"To seem to have a thing and not to have it is very provoking," Miss Robertson said; "besides, other people may hope for some turn of affairs that will make things better, but what can she hope for? Why, she has everything this world can give."
"Her case seems a very sad one—all glitter and no gold," Miss Brunton said.
IV.
Dr. Brunton had been attending an old woman who kept one of the gates of the castle-grounds and lived in the lodge. It was the least frequented of all the entrances to the castle, and the least important. The gate was rustic, and the lodge was rustic and thatched, and looked like a big beehive, standing as it did at the corner of a fir plantation, the trees coming up almost to its walls and overshadowing it entirely. It seemed an eerie, solitary place for one lone woman to inhabit, but she had been there for many years, and, whatever she had or wanted, time had come and time had gone. It was a place where you might have thought Death would have called early any day if he was passing, in case he might forget it altogether; but he had not, and not only did he not forget it, but he had come to this house months ago, and hovered about since as if he had nothing to do elsewhere, or as if he could not have despatched his business in a moment. At this very time he was seizing some of the great ones of the earth with little ceremony, for rank and wealth can't keep him waiting in an anteroom till they are ready to receive him: if they could, he might get leave to wait long enough. How was it worth his while to look in on this poor woman every night and show her his face as king of terrors, and yet hang back from enforcing his rights?
Another elderly woman, lonely like herself, had been got to wait on her. Women of this kind are not scarce: as life closes in on them they drift away into little remote houses in the country, or into single rooms up three or four stairs in towns, like the leaves of autumn that have had their spring and summer, and are only waiting for the kindly mother earth to absorb them again. It looks but a dreary last chapter in their lives, yet it may not be so. In one such instance, at least, which had been utterly obscure and unknown but that it stood within the charmed circle of genius, it was not so—that of Christophine, the eldest sister of Schiller, who, after a self-denying life, died the last survivor of her family in her ninety-first year, having lived in the loneliness of widowhood for thirty years on the slenderest of means, yet, we are told, "in a noble, humbly admirable, and even happy and contented manner;" and there are many such women.
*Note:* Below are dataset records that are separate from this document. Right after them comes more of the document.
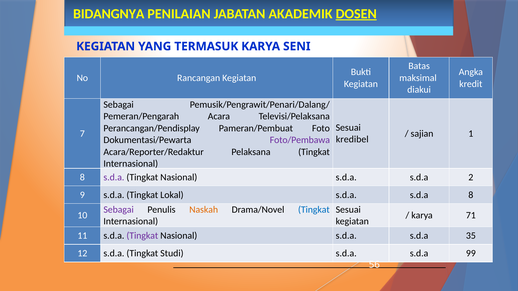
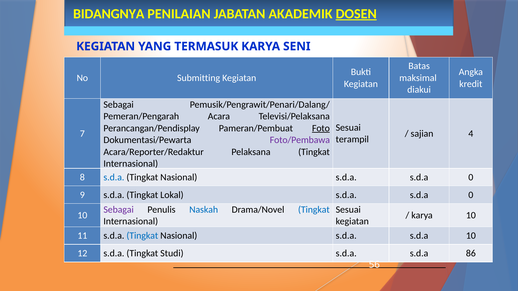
Rancangan: Rancangan -> Submitting
Foto underline: none -> present
1: 1 -> 4
kredibel: kredibel -> terampil
s.d.a at (114, 177) colour: purple -> blue
Nasional s.d.a s.d.a 2: 2 -> 0
Lokal s.d.a s.d.a 8: 8 -> 0
Naskah colour: orange -> blue
karya 71: 71 -> 10
Tingkat at (142, 236) colour: purple -> blue
s.d.a 35: 35 -> 10
99: 99 -> 86
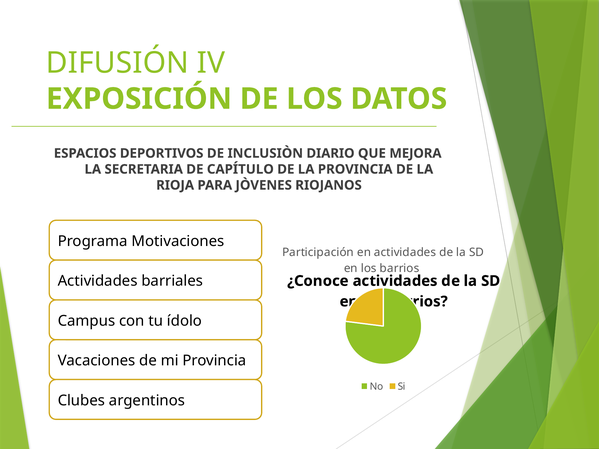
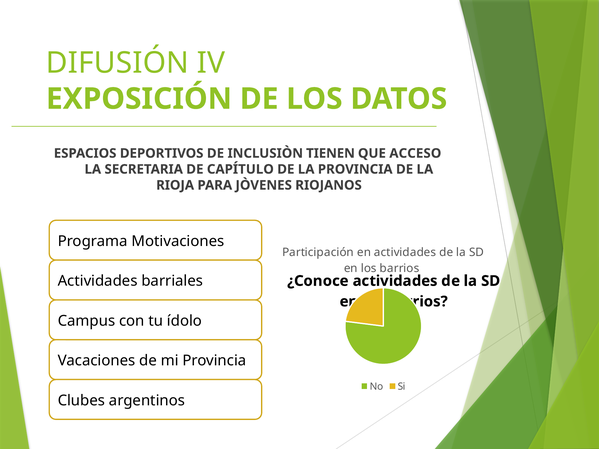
DIARIO: DIARIO -> TIENEN
MEJORA: MEJORA -> ACCESO
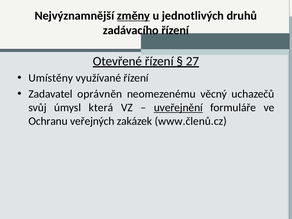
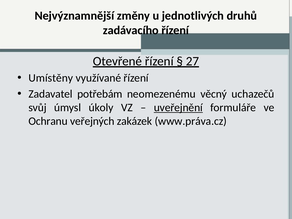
změny underline: present -> none
oprávněn: oprávněn -> potřebám
která: která -> úkoly
www.členů.cz: www.členů.cz -> www.práva.cz
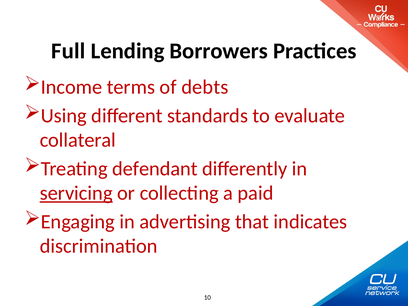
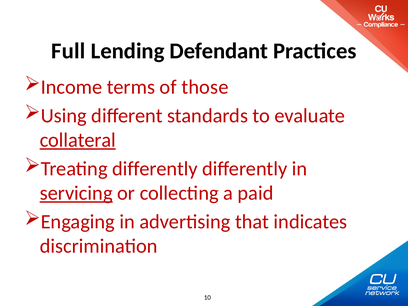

But Bell Thomson, the keeper of this outlying lodge of the earl's, had no chance of the bull's eye from the lantern of genius throwing her into a strong permanent light, nor had the friend who had come to be with her. Happily, the pathetic in their circumstances did not strike themselves as it might strike others, and no doubt they had their own interests and enjoyments. At this time they looked forward to the doctor's daily visit, not merely in the expectation of gathering hope and comfort from his words, but because they liked the man himself: he was kind and courteous even to poor old women, and it was a break in the continuous monotony of their lives.
It chanced on one occasion that the doctor did not get the length of the lodge till toward the gloaming, having been occupied the whole day: he was tired, and rather reluctant to hear the minute history of Bell's sensations for the last twenty-four hours, but he did drive up to the lodge, and, leaving his gig at the gate, walked in. "How is this?" he said to Bell: "are you alone? what's become of your nurse?"
"Oh, she had to gang hame for an hour or twa, but I'm no my lane: a lassie offered to bide wi' me till Ann cam back."
"That's right," said the doctor, and he talked for a little. "Now," he said, "you're better to-day than you were yesterday, just admit that."
"Weel, I'm nae waur, but, doctor, ye aye see me at my best, come when ye like. Whether it's you comin' in that sets me up a wee I dinna ken, but I'm aye lighter when ye're here than ony other time."
"I must try and act the other way," he said: "it won't do for me to rival my own medicine."